So exciting for you! We are about to make a big investment in a tractor and even though it's spendy (as Val says), I think it will definitely pull its own weight around here.

We are really lucky with our hay in that our guy sort of does it as a hobby (if you can call it relaxing). He always makes sure he knows what we are going to need first and he even stores it in his storage shed for us. We pay for 10 at first and then see if we will need all that he is saving for us. He just meets David and loads a new bale whenever he needs it. We feed the rounds but we have stopped feeding it free choice because a lot of it was getting wasted and stomped on and poo'ed on. David peels it off for them twice a day and there is only a little that gets wasted now. A friend has a nice hay system he built for himself so maybe we will get one built some day.

The only thing is our guy keeps getting bigger and bigger balers and it's a bit harder to manage them when we bring them to the pasture.  Heavier to roll off the pickup and heavier to maneuver into the corral panels and more area to cover with a tarp.  He used to make these nice little 4X4's for us which was perfect for a couple of horses.

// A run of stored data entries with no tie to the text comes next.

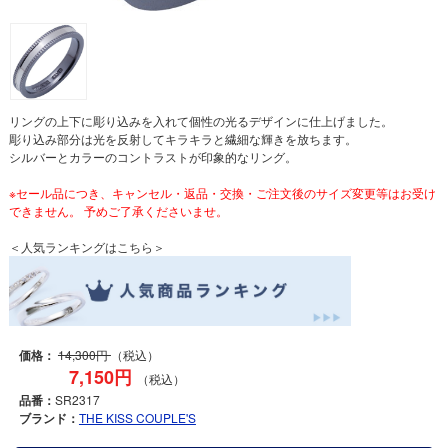
リングの上下に彫り込みを入れて個性の光るデザインに仕上げました。
彫り込み部分は光を反射してキラキラと繊細な輝きを放ちます。
シルバーとカラーのコントラストが印象的なリング。
※セール品につき、キャンセル・返品・交換・ご注文後のサイズ変更等はお受け
できません。 予めご了承くださいませ。
＜人気ランキングはこちら＞
価格：
14,300円
（税込）
7,150円
（税込）
品番：
SR2317
ブランド：
THE KISS COUPLE'S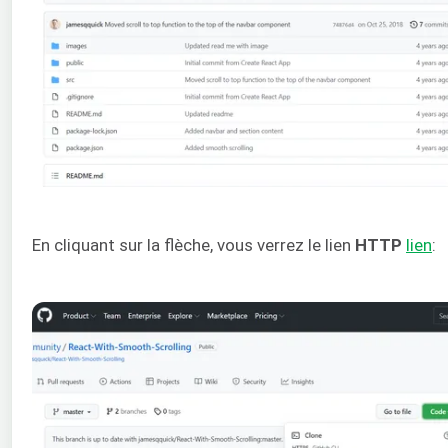
En cliquant sur la flèche, vous verrez le lien
HTTP
lien
: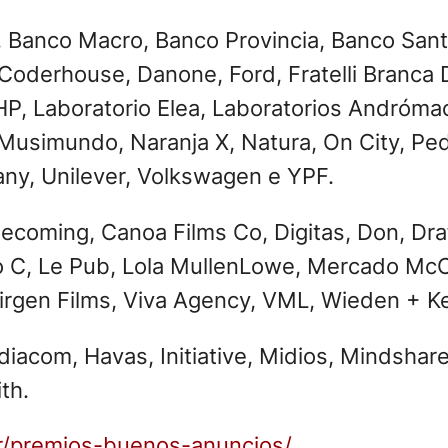
a, Banco Macro, Banco Provincia, Banco San
 Coderhouse, Danone, Ford, Fratelli Branca
 HP, Laboratorio Elea, Laboratorios Andróm
Musimundo, Naranja X, Natura, On City, Pedi
ny, Unilever, Volkswagen e YPF.
ecoming, Canoa Films Co, Digitas, Don, Draft
do C, Le Pub, Lola MullenLowe, Mercado McCa
Virgen Films, Viva Agency, VML, Wieden + 
acom, Havas, Initiative, Midios, Mindshare
th.
ar/premios-buenos-anuncios/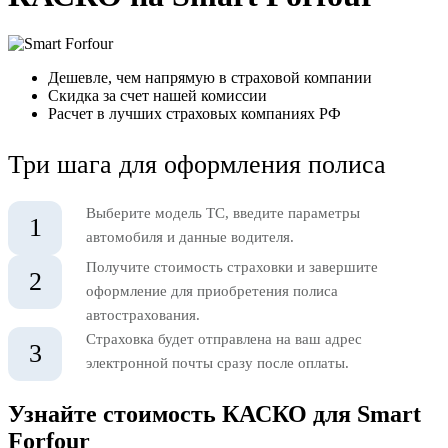
Дешевле, чем напрямую в страховой компании
Скидка за счет нашей комиссии
Расчет в лучших страховых компаниях РФ
Три шага для оформления полиса
Выберите модель ТС, введите параметры
1
автомобиля и данные водителя.
Получите стоимость страховки и завершите
2
оформление для приобретения полиса
автострахования.
Страховка будет отправлена на ваш адрес
3
электронной почты сразу после оплаты.
Узнайте стоимость КАСКО для Smart
Forfour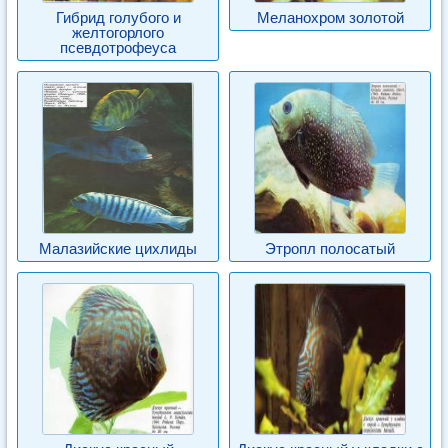
Гибрид голубого и
Меланохром золотой
желтогорлого
псевдотрофеуса
Малазийские цихлиды
Этропл полосатый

Also, David's truck is not a 4 wheel drive so we have to time it just right moving them into the pasture. Ground either needs to be frozen or nice and dry!  The tractor will be worth its weight for this, in transferring bales to the pasture if the ground is dicey.

When we move to our horse property we will have like minded neighbors that will probably be glad to help us as we have helped them in the past.  We have gotten in on a few of their hay pickups and have helped stack it in their barn. They have been there for us and we hope to be there to help them as well!